I spend much of my time in conversations with different stakeholders thinking through policy priorities, reflecting on what is working. It is in these conversations that one truth has become impossible to ignore: when young people are listened to, education works better. I was reminded of this during a school visit where a teacher trainee was leading a lesson. She had prepared thoroughly, but halfway through; a learner offered an example drawn from daily life that reframed from the entire topic. The trainee paused, adjusted her approach, and invited others to build on it. The engagement rose immediately. Learning deepened. What unfolded was not disruption. It was co-creation.

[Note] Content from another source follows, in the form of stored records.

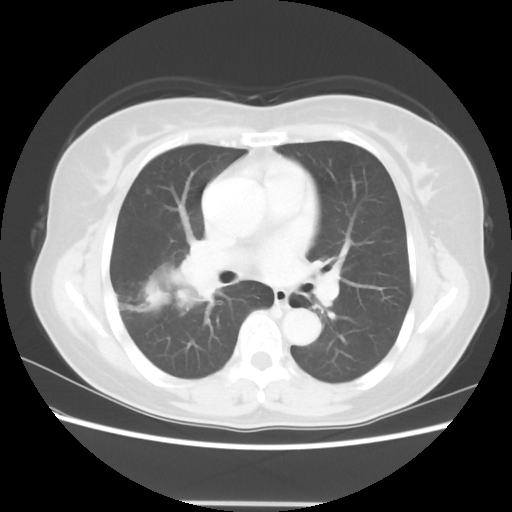
Chest CT, one axial slice; position 33 of 56 along the scan axis; lung window (W 1500 / L -600 HU); 5 mm slice thickness; 512 × 512 image matrix. Female patient, age 55 years. Case-level facts recorded for this patient, not image findings: clinical TNM (as recorded): T2 N1 M0; histopathological grade: G2-3.
Outlined on this slice (rectangle marked by the reading radiologist):
- lung tumour (recorded histology: adenocarcinoma): bounding box [x1, y1, x2, y2] px = [126, 253, 225, 329]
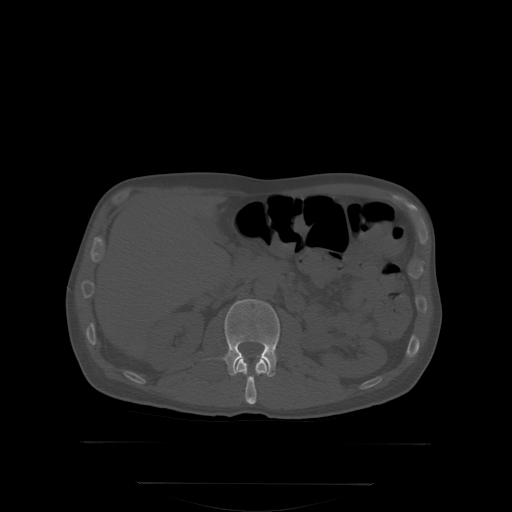
CT including the spine, one axial slice. Slice 143 of 350 in the series (ordered by position). Bone window (W 1800 / L 400 HU). 2.5 mm slice thickness. 512 × 512 image matrix, field of view 500 × 500 mm. Patient: male, 58 years. Case-level facts recorded for this patient, not image findings: primary cancer: prostate; vertebrae with lytic lesions (as recorded): L1.
Outlined on this slice (semi-automatic segmentation, software-assisted and operator-edited):
- L1 vertebra: box from (x=236, y=358) to (x=269, y=404) px
- L2 vertebra: (x=224, y=299)–(x=281, y=375)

This is why the International Day of Education 2026, marked under the theme “The power of youth in co-creating education,” resonates so strongly with our work at Mizizi Elimu Afrika, formerly Zizi Afrique Foundation. The theme captures what evidence and practice are telling us with growing clarity: young people are not passive beneficiaries of education systems. They are active agents within them. Recent evidence from a youth agency study conducted in Kenya reinforced what we see across our partnerships. Young people demonstrate agency in practical, everyday ways. They support peers who are struggling, adapt learning to make it meaningful, and question approaches that do not serve them. Teacher trainees navigate complex classrooms by listening, improvising, and learning alongside their students. These actions may appear small, but collectively they shape how education is experienced on the ground. 

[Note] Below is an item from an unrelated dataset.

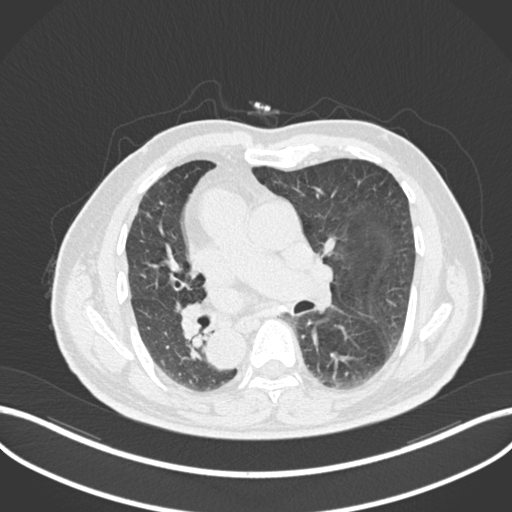
Chest CT, one axial slice; position 116 of 206 along the scan axis; reconstruction kernel B30f; lung window (W 1500 / L -600 HU); 1 mm slice thickness; 512 × 512 image matrix. Male patient, age 67 years. From the clinical record (not read from this slice): clinical TNM (as recorded): T2a N0 M0.
Outlined on this slice (bounding box drawn by a radiologist):
- lung tumour (recorded histology: squamous cell carcinoma): box from (x=176, y=301) to (x=211, y=343) px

The study also highlighted a critical gap. Youth agency thrives where systems intentionally create space for participation and feedback. Where structures are rigid and hierarchical, that same agency is constrained or goes unnoticed. This gap is not just technical. It is relational. It reflects who we trust, whose knowledge we value, and how power is distributed within education systems. As Coordinator for Partnerships and Engagement, this insight matters deeply to how we work. Our role is to connect actors across the ecosystem and ensure that collaboration leads to real change. Under our Vision 2040, Mizizi Elimu Afrika is building a movement for education systems that deliver strong foundations, values, and life skills for every child and young person. Movements are not built through institutions alone. They are built through shared purpose and shared ownership. 

Across our partnerships, we intentionally centre youth voice. We support teacher education initiatives that treat trainees as reflective practitioners rather than passive recipients of training. We engage youth networks and community actors so that evidence reflects lived experience, not just aggregated indicators. We work with government and development partners to ensure that policies and programmes are informed by the realities of classrooms and communities. The youth agency evidence challenges all of us to be more deliberate. Co-creating education is not about consultation for its own sake. It is about designing systems that are responsive, accountable, and grounded. It is about recognising that young people understand the strengths and limitations of education systems because they live with them every day. 

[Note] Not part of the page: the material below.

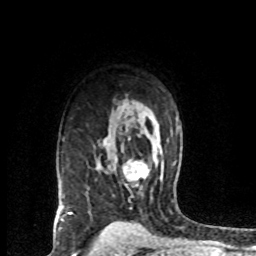
Breast MRI (dynamic contrast-enhanced), one axial slice. Slice 51 of 72 in the series (ordered by position). Cropped to one breast. Dynamic contrast-enhanced series, time point 2 of 8 at this slice position (early post-contrast). 1.5 T. TE 4.2 ms, TR 7.1 ms. 2.2 mm slice thickness. 256 × 256 image matrix, field of view 150 × 150 mm. Female patient.
Annotated regions visible in this slice (semi-automatically segmented with operator editing):
- enhancing-tissue mask used for the functional tumour volume (all voxels passing the contrast-enhancement thresholds inside the analysis volume; usually the tumour): bounding box [x1, y1, x2, y2] px = [122, 160, 150, 181]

As we mark this International Day of Education, the message I carry into every partnership conversation is simple. If we want education systems that are relevant and resilient, we must create space for young people to shape them. Listening is not a soft skill. It is a systems strategy. At Mizizi Elimu Afrika, our commitment under Vision 2040 is to continue building partnerships that value evidence, prioritise collaboration, and place youth agency at the centre of systems change. Education will only reach its promise when those it serves are invited to help design its future.